Et vlan ! Juste à l’endroit que je convoitais pour placer mon Scrabble sur un compte-double et marquer ma supériorité. Je dois m’incliner.

Le jeu est impitoyable : un bon mot, un joli mot, un mot poétique, un mot rare, rien n’y fait. Un mot peut avoir toutes les qualités, aucune ligne n’acceptera le chamboulement pour lui offrir un emplacement.

Le jeu s’éternise…Un K, un Y, un Z, quels casse-tête !

L’impatience à jouer devient impatience à terminer et je me demande vraiment ce qui faisait mon enthousiasme au début de la partie.

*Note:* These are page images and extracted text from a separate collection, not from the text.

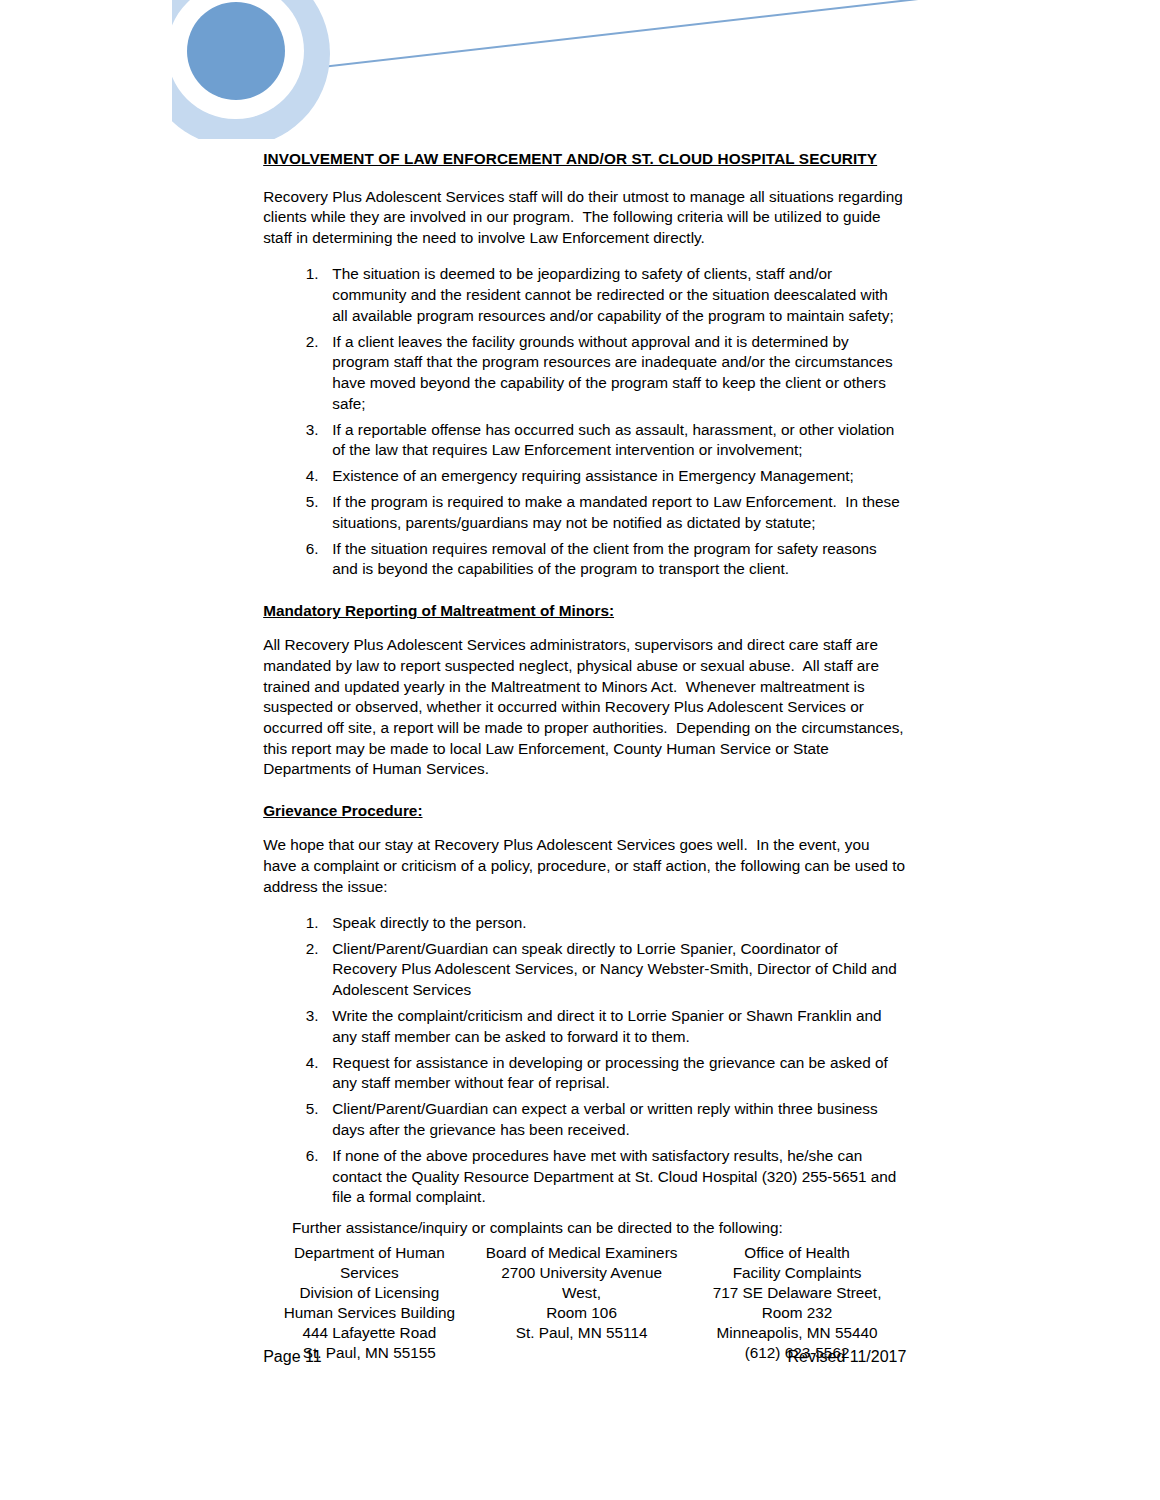INVOLVEMENT OF LAW ENFORCEMENT AND/OR ST. CLOUD HOSPITAL SECURITY
Recovery Plus Adolescent Services staff will do their utmost to manage all situations regarding clients while they are involved in our program. The following criteria will be utilized to guide staff in determining the need to involve Law Enforcement directly.
The situation is deemed to be jeopardizing to safety of clients, staff and/or community and the resident cannot be redirected or the situation deescalated with all available program resources and/or capability of the program to maintain safety;
If a client leaves the facility grounds without approval and it is determined by program staff that the program resources are inadequate and/or the circumstances have moved beyond the capability of the program staff to keep the client or others safe;
If a reportable offense has occurred such as assault, harassment, or other violation of the law that requires Law Enforcement intervention or involvement;
Existence of an emergency requiring assistance in Emergency Management;
If the program is required to make a mandated report to Law Enforcement. In these situations, parents/guardians may not be notified as dictated by statute;
If the situation requires removal of the client from the program for safety reasons and is beyond the capabilities of the program to transport the client.
Mandatory Reporting of Maltreatment of Minors:
All Recovery Plus Adolescent Services administrators, supervisors and direct care staff are mandated by law to report suspected neglect, physical abuse or sexual abuse. All staff are trained and updated yearly in the Maltreatment to Minors Act. Whenever maltreatment is suspected or observed, whether it occurred within Recovery Plus Adolescent Services or occurred off site, a report will be made to proper authorities. Depending on the circumstances, this report may be made to local Law Enforcement, County Human Service or State Departments of Human Services.
Grievance Procedure:
We hope that our stay at Recovery Plus Adolescent Services goes well. In the event, you have a complaint or criticism of a policy, procedure, or staff action, the following can be used to address the issue:
Speak directly to the person.
Client/Parent/Guardian can speak directly to Lorrie Spanier, Coordinator of Recovery Plus Adolescent Services, or Nancy Webster-Smith, Director of Child and Adolescent Services
Write the complaint/criticism and direct it to Lorrie Spanier or Shawn Franklin and any staff member can be asked to forward it to them.
Request for assistance in developing or processing the grievance can be asked of any staff member without fear of reprisal.
Client/Parent/Guardian can expect a verbal or written reply within three business days after the grievance has been received.
If none of the above procedures have met with satisfactory results, he/she can contact the Quality Resource Department at St. Cloud Hospital (320) 255-5651 and file a formal complaint.
Further assistance/inquiry or complaints can be directed to the following:
| Department of Human Services Division of Licensing Human Services Building 444 Lafayette Road St. Paul, MN 55155 | Board of Medical Examiners 2700 University Avenue West, Room 106 St. Paul, MN 55114 | Office of Health Facility Complaints 717 SE Delaware Street, Room 232 Minneapolis, MN 55440 (612) 623-5562 |
Page 11 Revised 11/2017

Enfin vient le moment de compter les points, la joie revient, celle des scores, des victoires et des revanches. Oui, je me laisserai prendre à nouveau, dès demain, au charme et à l’attrait de ce jeu. Je chercherai encore une joute, un défi, une compétition, allégories du besoin d’exister.

Texte de Myriam

Le plateau est étalé sur la table. Je lui jette un coup d’œil circulaire, comme le général évalue le terrain ou prend possession du territoire juste avant la bataille. Nous tirons chacune une lettre. C’est Maman qui commence, détail sans importance. Elle pioche ses lettres puis c’est mon tour. Aïe, aïe, aïe… Ça commence mal : une seule voyelle, un I, un M, un H et pas la moindre ombre de C à l’horizon. J’essaie de former le plus long mot possible, retournant mes lettres dans tous les sens jusqu’à ce que je ne sois plus capable de me souvenir d’une seule possibilité. Pendant ce temps-là, Maman a déjà joué, bien sûr. Regardant dans un va-et-vient incertain le jeu dont je dispose puis le plateau, je finis par me résoudre à placer trois lettres pour un total de huit points. C’est fort peu mais je ne perds pas espoir de me refaire une santé au prochain coup. Nous sommes en début de jeu. L’expérience m’a appris qu’au Scrabble la tournure d’une partie peut très vite changer de face. C’est d’ailleurs principalement la raison pour laquelle je me montre d’ordinaire aussi « près de mes points » comme d’autres peuvent être près de leurs sous : pas question d’en laisser échapper un seul que je sois en mesure de marquer !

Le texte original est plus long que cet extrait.